* Assignment *
Rewrite the entries below, switching every "centimetres" to "centimeters" and leaving everything else unchanged.

* Given entries *
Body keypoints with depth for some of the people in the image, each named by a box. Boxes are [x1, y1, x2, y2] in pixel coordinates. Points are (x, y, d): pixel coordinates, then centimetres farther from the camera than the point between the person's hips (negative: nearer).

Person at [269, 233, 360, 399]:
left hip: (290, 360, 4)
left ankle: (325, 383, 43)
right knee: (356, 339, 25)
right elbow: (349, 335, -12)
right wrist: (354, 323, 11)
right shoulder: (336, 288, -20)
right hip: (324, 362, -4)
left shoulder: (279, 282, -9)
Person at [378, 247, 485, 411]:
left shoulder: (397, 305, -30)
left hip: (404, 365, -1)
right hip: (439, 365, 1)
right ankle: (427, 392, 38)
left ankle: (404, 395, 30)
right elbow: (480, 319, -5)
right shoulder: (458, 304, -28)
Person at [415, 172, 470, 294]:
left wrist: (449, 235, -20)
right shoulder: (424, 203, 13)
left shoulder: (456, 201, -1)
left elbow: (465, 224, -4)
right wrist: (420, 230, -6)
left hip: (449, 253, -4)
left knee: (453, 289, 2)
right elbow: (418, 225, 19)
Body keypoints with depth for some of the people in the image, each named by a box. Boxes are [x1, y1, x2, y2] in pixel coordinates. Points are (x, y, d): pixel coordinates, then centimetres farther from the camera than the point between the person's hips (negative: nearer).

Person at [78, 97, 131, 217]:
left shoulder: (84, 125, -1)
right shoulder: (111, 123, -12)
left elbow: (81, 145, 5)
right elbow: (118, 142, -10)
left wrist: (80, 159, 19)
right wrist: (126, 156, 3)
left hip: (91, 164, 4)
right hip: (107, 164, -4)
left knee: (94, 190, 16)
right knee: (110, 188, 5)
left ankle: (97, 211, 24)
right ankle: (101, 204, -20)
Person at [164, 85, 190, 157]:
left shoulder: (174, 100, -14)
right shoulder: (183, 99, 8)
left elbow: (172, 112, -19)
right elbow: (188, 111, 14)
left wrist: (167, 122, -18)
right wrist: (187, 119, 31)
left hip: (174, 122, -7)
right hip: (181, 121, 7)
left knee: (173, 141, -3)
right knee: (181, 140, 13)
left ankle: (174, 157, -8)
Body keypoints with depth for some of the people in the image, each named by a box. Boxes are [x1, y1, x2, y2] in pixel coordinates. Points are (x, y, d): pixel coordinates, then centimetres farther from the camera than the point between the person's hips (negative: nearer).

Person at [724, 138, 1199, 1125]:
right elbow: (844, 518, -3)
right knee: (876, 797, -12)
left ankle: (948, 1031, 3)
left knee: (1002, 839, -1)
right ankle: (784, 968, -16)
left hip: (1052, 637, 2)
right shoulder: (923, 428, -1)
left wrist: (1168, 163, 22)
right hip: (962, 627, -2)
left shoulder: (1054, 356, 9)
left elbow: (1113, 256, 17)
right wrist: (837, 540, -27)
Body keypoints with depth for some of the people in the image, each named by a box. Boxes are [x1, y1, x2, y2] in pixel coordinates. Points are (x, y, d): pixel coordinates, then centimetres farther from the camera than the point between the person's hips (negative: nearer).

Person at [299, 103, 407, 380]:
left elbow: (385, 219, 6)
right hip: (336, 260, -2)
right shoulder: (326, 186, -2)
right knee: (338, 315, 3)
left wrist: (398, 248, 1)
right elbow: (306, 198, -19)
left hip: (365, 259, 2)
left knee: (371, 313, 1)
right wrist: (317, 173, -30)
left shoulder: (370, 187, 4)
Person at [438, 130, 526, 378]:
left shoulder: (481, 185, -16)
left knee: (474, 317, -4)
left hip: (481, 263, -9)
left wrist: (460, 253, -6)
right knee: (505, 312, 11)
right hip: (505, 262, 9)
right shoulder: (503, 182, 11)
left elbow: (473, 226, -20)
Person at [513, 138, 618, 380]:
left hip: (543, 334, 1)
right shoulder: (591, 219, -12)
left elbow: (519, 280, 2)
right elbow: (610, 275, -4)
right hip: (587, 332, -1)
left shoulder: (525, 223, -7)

* Response box *
Body keypoints with depth for some of the people in the image, each named by a box. Boxes are [x1, y1, x2, y2] in pixel coordinates. Points are (x, y, d): pixel coordinates, then centimeters farther from the camera than the point between the person's hips (negative: nearer).

Person at [269, 233, 360, 399]:
left hip: (290, 360, 4)
left ankle: (325, 383, 43)
right knee: (356, 339, 25)
right elbow: (349, 335, -12)
right wrist: (354, 323, 11)
right shoulder: (336, 288, -20)
right hip: (324, 362, -4)
left shoulder: (279, 282, -9)
Person at [378, 247, 485, 411]:
left shoulder: (397, 305, -30)
left hip: (404, 365, -1)
right hip: (439, 365, 1)
right ankle: (427, 392, 38)
left ankle: (404, 395, 30)
right elbow: (480, 319, -5)
right shoulder: (458, 304, -28)
Person at [415, 172, 470, 294]:
left wrist: (449, 235, -20)
right shoulder: (424, 203, 13)
left shoulder: (456, 201, -1)
left elbow: (465, 224, -4)
right wrist: (420, 230, -6)
left hip: (449, 253, -4)
left knee: (453, 289, 2)
right elbow: (418, 225, 19)
Body keypoints with depth for some of the people in the image, each named by a box. Boxes are [x1, y1, x2, y2] in pixel coordinates. Points are (x, y, d): pixel coordinates, then centimeters farther from the camera than the point between the person's hips (negative: nearer).

Person at [78, 97, 131, 217]:
left shoulder: (84, 125, -1)
right shoulder: (111, 123, -12)
left elbow: (81, 145, 5)
right elbow: (118, 142, -10)
left wrist: (80, 159, 19)
right wrist: (126, 156, 3)
left hip: (91, 164, 4)
right hip: (107, 164, -4)
left knee: (94, 190, 16)
right knee: (110, 188, 5)
left ankle: (97, 211, 24)
right ankle: (101, 204, -20)
Person at [164, 85, 190, 157]:
left shoulder: (174, 100, -14)
right shoulder: (183, 99, 8)
left elbow: (172, 112, -19)
right elbow: (188, 111, 14)
left wrist: (167, 122, -18)
right wrist: (187, 119, 31)
left hip: (174, 122, -7)
right hip: (181, 121, 7)
left knee: (173, 141, -3)
right knee: (181, 140, 13)
left ankle: (174, 157, -8)
Body keypoints with depth for some of the people in the image, each named by a box. Boxes are [x1, y1, x2, y2] in pixel coordinates. Points are (x, y, d): pixel coordinates, then centimeters farther from the camera than the point between the person's hips (negative: nearer).

Person at [724, 138, 1199, 1125]:
right elbow: (844, 518, -3)
right knee: (876, 797, -12)
left ankle: (948, 1031, 3)
left knee: (1002, 839, -1)
right ankle: (784, 968, -16)
left hip: (1052, 637, 2)
right shoulder: (923, 428, -1)
left wrist: (1168, 163, 22)
right hip: (962, 627, -2)
left shoulder: (1054, 356, 9)
left elbow: (1113, 256, 17)
right wrist: (837, 540, -27)
Body keypoints with depth for some of the people in the image, each named by a box. Boxes are [x1, y1, x2, y2] in pixel coordinates. Points are (x, y, d): pixel coordinates, then centimeters farther from the camera than the point between the person's hips (negative: nearer).

Person at [299, 103, 407, 380]:
left elbow: (385, 219, 6)
right hip: (336, 260, -2)
right shoulder: (326, 186, -2)
right knee: (338, 315, 3)
left wrist: (398, 248, 1)
right elbow: (306, 198, -19)
left hip: (365, 259, 2)
left knee: (371, 313, 1)
right wrist: (317, 173, -30)
left shoulder: (370, 187, 4)
Person at [438, 130, 526, 378]:
left shoulder: (481, 185, -16)
left knee: (474, 317, -4)
left hip: (481, 263, -9)
left wrist: (460, 253, -6)
right knee: (505, 312, 11)
right hip: (505, 262, 9)
right shoulder: (503, 182, 11)
left elbow: (473, 226, -20)
Person at [513, 138, 618, 380]:
left hip: (543, 334, 1)
right shoulder: (591, 219, -12)
left elbow: (519, 280, 2)
right elbow: (610, 275, -4)
right hip: (587, 332, -1)
left shoulder: (525, 223, -7)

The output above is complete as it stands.